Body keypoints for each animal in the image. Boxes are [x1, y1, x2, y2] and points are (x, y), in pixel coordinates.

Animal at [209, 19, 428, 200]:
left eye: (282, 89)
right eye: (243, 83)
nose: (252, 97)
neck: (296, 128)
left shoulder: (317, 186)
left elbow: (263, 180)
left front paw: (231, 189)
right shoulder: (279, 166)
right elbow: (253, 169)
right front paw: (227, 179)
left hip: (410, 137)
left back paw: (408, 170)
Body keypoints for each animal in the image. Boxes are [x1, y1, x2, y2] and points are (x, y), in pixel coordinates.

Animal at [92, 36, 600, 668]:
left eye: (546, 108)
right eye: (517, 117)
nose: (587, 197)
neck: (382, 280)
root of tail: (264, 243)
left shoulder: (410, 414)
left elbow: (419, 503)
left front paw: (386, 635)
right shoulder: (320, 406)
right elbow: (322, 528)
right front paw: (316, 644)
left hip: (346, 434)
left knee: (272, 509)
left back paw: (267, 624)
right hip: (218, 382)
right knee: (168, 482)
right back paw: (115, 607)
==
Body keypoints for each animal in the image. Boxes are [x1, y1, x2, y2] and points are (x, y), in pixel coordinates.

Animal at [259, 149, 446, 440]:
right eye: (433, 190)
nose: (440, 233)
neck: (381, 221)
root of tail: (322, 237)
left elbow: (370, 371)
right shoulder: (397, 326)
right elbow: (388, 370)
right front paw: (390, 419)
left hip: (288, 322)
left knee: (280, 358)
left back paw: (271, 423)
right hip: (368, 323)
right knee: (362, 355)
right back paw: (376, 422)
--
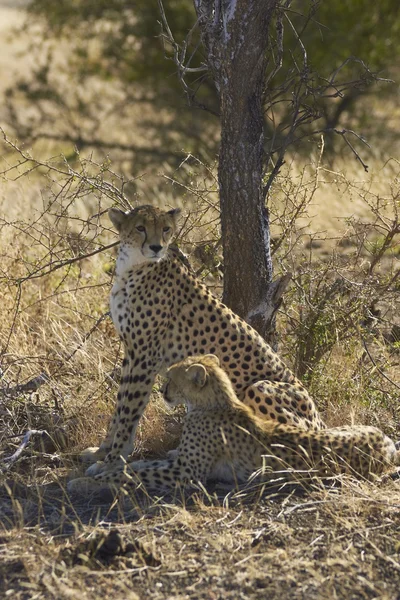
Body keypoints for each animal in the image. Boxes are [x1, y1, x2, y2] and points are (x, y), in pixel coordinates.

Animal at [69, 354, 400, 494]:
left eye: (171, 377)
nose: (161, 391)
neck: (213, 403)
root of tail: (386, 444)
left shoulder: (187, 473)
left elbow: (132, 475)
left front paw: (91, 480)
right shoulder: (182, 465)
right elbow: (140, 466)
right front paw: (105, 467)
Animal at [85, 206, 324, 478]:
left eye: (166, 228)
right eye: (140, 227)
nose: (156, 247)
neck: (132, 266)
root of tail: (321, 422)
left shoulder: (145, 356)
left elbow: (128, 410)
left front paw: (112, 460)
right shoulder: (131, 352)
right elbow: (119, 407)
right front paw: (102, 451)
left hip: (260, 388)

**Exercise goal**
Using the entries above, output exactly the lines between the line holding "left elbow: (128, 410)" and the line holding "left hip: (260, 388)", end lines included, and nothing more.

**Task solution**
left elbow: (128, 410)
left front paw: (112, 460)
right shoulder: (131, 352)
right elbow: (119, 407)
right front paw: (102, 451)
left hip: (260, 388)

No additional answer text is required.